Farmers who produce organic wheat, oats and other small grains
are often frustrated with the inability of modern varieties to
compete with weeds and to resist diseases and pests. Before World
War II and the advent of chemical agriculture, a tall wheat or
oat plant that had lots of leaves was the norm. That kind of plant
produced plenty of biomass in the form of straw, adding fertility
back to the soil after harvest. And the leaves helped shade out
weeds. But chemicals seemed to make this kind of plant architecture
old-fashioned. The nutrients produced by the taller varieties could
be replaced with petroleum-based fertilizer. Weeds could be sprayed,
making shading unnecessary. Breeders began producing small grains
that were shorter, so they could put more of their growth energy
into producing grain.
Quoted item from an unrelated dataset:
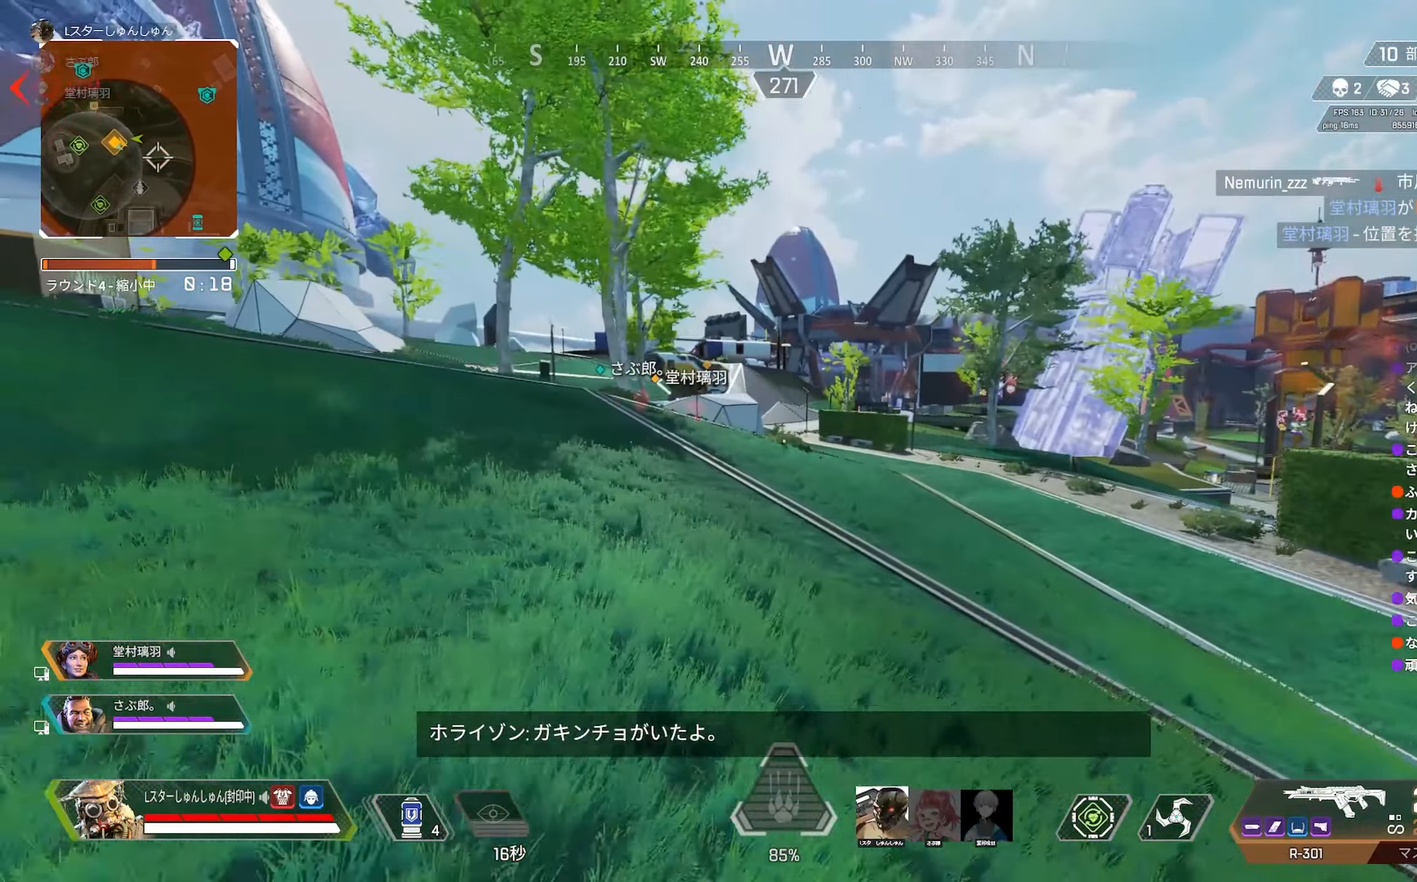
{"buttons": [], "left_stick": "up-right", "right_stick": "left", "events": [[150, "right_stick", "up-left"], [300, "left_stick", "up-right"], [434, "right_stick", "left"]]}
They were quite successful at it.

In recent years, questions have been raised as to whether this type
of selective breeding is sustainable in the long run. The newer,
higher yielding small grains are like thoroughbred racehorses:
they have high output in the right conditions, but they require
just the right balance of good weather, fertilizer and chemical
applications. And these varieties tend to be bred to resist one
disease; if a different ailment strikes it, an entire crop can be
lost. In addition, farmers like Podoll complain that as research
becomes more centralized, there are fewer varieties available
that are adapted to particular regions and climates. Podoll is
particularly mindful of that as he wrestles with the wet cycle
that’s been wracking his part of the state since the early 1990s.

As fewer and fewer of us live on farms, as the connections between
us and our food grow longer and more anonymous, it’s disturbing to
see the risks taken with the crops on which we depend. The assumption
of chemical dependence – on fertilizers, weed-killers and pesticides –
has led to weaker plants and a higher risk of crop failures.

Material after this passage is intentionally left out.